Increase the number of simultaneous requests? That only prolongs the inevitable and when you hit that max, it takes much longer to recover because your server is doing a lot more than it can handle.

So be careful of bottlenecks in your CF code, CFLOCK being potentially one of the biggest in your application.

CF: Session Hijacking

ColdFusion uses two unique values to keep track of user session information. These values are CFID and CFTOKEN. They are stored as cookies but can also be passed along the URL and inside POST data.

Session variables are a place to store information specific to the user and to the current session (such as whether or not a user is logged in).

It is possible to hijack a user’s session by supplying the correct CFID and CFTOKEN values to the server, either on the URL, or wherever else you want.
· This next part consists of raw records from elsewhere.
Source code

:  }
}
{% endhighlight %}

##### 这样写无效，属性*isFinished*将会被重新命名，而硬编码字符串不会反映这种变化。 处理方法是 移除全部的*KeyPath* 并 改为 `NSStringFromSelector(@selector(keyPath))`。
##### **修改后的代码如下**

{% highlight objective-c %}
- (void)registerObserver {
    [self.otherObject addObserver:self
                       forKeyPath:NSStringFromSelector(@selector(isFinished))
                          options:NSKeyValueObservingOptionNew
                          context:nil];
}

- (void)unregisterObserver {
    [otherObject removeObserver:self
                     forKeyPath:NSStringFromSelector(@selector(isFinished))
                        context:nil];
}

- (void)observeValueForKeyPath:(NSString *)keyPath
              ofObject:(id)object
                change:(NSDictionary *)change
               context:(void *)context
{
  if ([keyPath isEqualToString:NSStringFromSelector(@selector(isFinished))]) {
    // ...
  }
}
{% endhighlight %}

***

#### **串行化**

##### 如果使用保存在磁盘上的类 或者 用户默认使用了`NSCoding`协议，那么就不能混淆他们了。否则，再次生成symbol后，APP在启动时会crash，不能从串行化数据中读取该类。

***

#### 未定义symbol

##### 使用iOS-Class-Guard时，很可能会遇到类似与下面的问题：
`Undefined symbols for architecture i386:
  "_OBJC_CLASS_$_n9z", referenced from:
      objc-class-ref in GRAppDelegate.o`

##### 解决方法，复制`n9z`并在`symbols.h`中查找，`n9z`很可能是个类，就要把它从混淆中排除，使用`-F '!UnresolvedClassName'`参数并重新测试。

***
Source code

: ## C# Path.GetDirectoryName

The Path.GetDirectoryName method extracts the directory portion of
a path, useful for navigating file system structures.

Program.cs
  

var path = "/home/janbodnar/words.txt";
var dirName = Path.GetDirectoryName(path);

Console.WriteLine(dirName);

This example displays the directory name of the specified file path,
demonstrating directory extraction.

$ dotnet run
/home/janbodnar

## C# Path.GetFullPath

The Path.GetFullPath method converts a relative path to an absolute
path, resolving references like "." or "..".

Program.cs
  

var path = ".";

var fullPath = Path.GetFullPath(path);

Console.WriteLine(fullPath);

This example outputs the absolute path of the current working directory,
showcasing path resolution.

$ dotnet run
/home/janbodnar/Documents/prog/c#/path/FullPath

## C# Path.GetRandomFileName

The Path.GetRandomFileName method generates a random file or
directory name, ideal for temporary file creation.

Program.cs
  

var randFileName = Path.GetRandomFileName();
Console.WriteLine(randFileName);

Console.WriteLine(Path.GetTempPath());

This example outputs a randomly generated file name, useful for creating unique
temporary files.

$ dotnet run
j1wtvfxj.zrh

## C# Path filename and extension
The two numbers combined represent a space of 10^15 numbers. Average brute force will take half that amount, so 10^15/2. Figure 100 attempts per second, and the average time it would take to brute force is in the neighborhood of 150,000 years.

There’s the 1 in a jillion chance someone might guess a correct CFID and CFTOKEN, but that doesn’t really worry me much.

Your more likely to see someone hack your application by doing a little packet sniffing (or looking over someone’s shoulder) and capturing the CFID and CFTOKEN that way.

Packet sniffing you can curb by going over SSL with your application. Over-the-shoulder attacks can be stopped by not passing the CFID and CFTOKEN values on the URL (which CF does with cflocation tag by default… go figure).

If the user has a virus on their machine passing out their cookies, well that user has a bigger problem than having their session hijacked.

So how do you protect against session hijacking? You store the IP address as a session variable. Compare the IP in the session variable to the user’s IP (stored in cgi.remote_addr) and if they don’t match, you’ve got a hijacking attempt.

… But there’s a catch.

AOL, for example, uses a proxy server for their packaged browser. This means everyone comes from the same IP address. Not cool. Now AOL users can simply go into their browser settings and kill the proxy config and they’ll surf using their own IP, but can you really ask users to do that for every little application we have using session variables?

Also AOL users won’t be the only ones behind a proxy server.

And if you have session timeouts set to days, dial-up users and any other user on a network with shared IP addresses will eventually get an IP address of a former user. And they might be able to get into the application that way.

So what can you do? Not much. You won’t ever be 100% certain in your security. It’s all about managing risk. In this case, you’re at a fairly low risk with hijacking if you’re comparing IP addresses.

But here’s what I do to take it 1 step further.

Combine the user’s IP address and browser string (cgi.http_user_agent) into a single string. Then MD5 hash the thing. Store that hash as a session variable. Recalculate and compare hashes as the first step in any user request (in other words: put this logic in your application.cfm file, and put it up at the top). And that should protect you well enough. The browser string provides a little extra security in the event of proxy users hitting the site.

Also keep your session timeouts to a low value (30minutes.. 2 hours MAX, unless security isn’t a big issue for your application).

When you detect a hijack attempt, you might not want to kill the session because the legit user also gets locked out. You can reset CFID and CFTOKEN on the user with the CFCOOKIE tag then redirect the user to the enterance page.

ColdFusion

I’ve written some long-winded e-mails about CF development recently and, rather than see them go to waste, I figured I would put them here and have my blog serve not only CSS matters, but CF as well. I’ll put these entries into their own category for those who care to follow.